MinimiserGenerator(seq: str, wsize: int, msize: int)

Creates an iterator over minimisers in a sliding window.

mg = kt.MinimiserGenerator(seq, wsize=31, msize=7)

Methods

__iter__ and __next__:

  • Iterator output type: tuple[int, int, int]
  • Tuple is (minimiser, start, end).
  • start is inclusive and end is exclusive (seq[start:end]).
  • Ambiguous bases split minimiser runs.

to_acgt(mmer: int) -> str:

  • Converts numeric minimiser to its ACGT string using msize.

OligoComputer

Constructor

OligoComputer(k: int)

Builds an oligonucleotide vectoriser for k-mer size k.

Methods

vectorise_one(seq: str, norm: bool = True, mins: bool = True) -> list[float]

  • Returns one oligo vector for one sequence.
  • mins=True: canonical min-complement counting.
  • mins=False: raw forward-space counting.
  • norm=True: divides by total count used by implementation.
  • Ambiguous windows are skipped.

vectorise_batch(seqs: list[str], norm: bool = True, mins: bool = True) -> list[list[float]]

  • Same as vectorise_one, batched and computed in parallel.

get_header(mins: bool = True) -> list[str]

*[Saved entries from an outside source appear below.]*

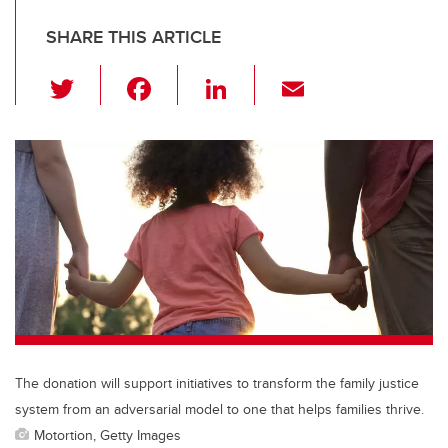
SHARE THIS ARTICLE
T
F
Li
E
wi
a
n
m
tt
c
k
ail
er
e
e
b
dI
o
n
o
k
The donation will support initiatives to transform the family justice
system from an adversarial model to one that helps families thrive.
Motortion, Getty Images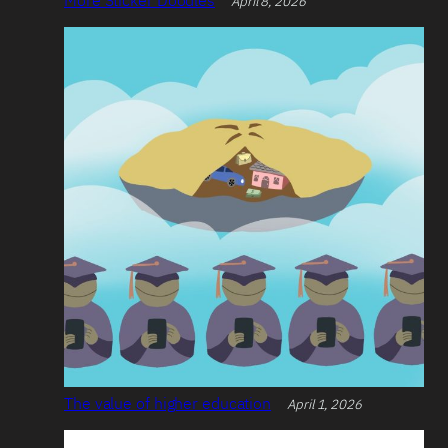
April 8, 2026
The value of higher education
April 1, 2026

  • Returns ACGT labels matching the vector column order.

Vector lengths:

  • mins=True
    • odd k: 4^k / 2
    • even k: (4^k + 4^(k/2)) / 2
  • mins=False
    • length is 4^k

CgrComputer

Constructor

CgrComputer(vecsize: int)

Creates a CGR computer with coordinates in a vecsize x vecsize square.

Methods

vectorise_one(seq: str) -> list[tuple[float, float]]

  • Returns one (x, y) point per nucleotide.
  • Raises ValueError("Bad nucleotide, unable to proceed") on invalid bases.

vectorise_batch(seqs: list[str]) -> list[list[tuple[float, float]]]

  • Batch version of vectorise_one, computed in parallel.

Parameter expectations and limits

Current bindings do not aggressively validate all constructor arguments. Use:

  • k > 0 for OligoComputer / KmerGenerator
  • msize > 0 and wsize >= msize for MinimiserGenerator
  • k <= 32 for numeric conversion interoperability (utils.to_numeric enforces this)

If you pass invalid ranges, the underlying Rust implementation may fail.